To be fair, that does happen in Aus when you select private care –

– but if you make the effort you can get a fair estimate –

In Aus you can get a binding price for some non-urgent, optional things, but normally private care is at a fixed price + contingencies: if you stay in longer than normal, you have to pay more. The hospital may swallow the cost if it’s their fault, and doctors may swallow the cost if the estimate they gave you turns out wrong: both could get into trouble for not respecting the estimate they gave you, so there is an incentive to do so, but normally it’s not explicitly contracted that there will be no additional costs in private care.

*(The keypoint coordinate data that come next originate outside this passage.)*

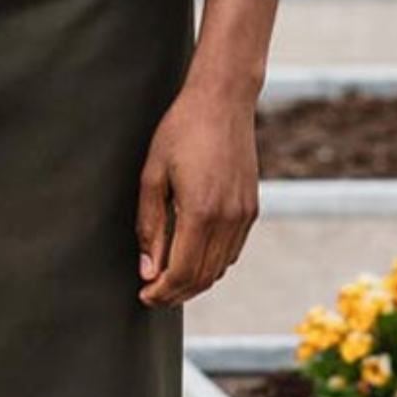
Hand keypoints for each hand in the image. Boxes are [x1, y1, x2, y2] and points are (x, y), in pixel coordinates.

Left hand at [135, 86, 258, 306]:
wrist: (223, 101)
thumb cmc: (181, 130)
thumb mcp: (153, 174)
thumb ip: (149, 225)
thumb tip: (148, 269)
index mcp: (200, 211)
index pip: (183, 272)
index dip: (162, 291)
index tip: (144, 295)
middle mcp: (228, 218)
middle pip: (203, 277)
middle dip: (176, 293)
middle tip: (152, 296)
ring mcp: (244, 214)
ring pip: (220, 268)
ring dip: (194, 282)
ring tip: (168, 281)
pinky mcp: (252, 208)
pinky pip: (232, 251)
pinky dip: (212, 264)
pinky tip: (193, 259)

For pregnancy, the mothers stay in private hospital is a bit open-ended: you leave when your insurance runs out, or when you want to go home. The day rate is fixed, but the total is kind of open.
I think that all this is a side effect of our “single payer with lots of exceptions” system. The system negotiates rates with the system, so they’ve done that work already, and people want to compare what they are getting in the private system with what they’d get free, and the system isn’t permitted to exploit users (for the same reasons that public health is funded, private health is regulated: it’s a human right).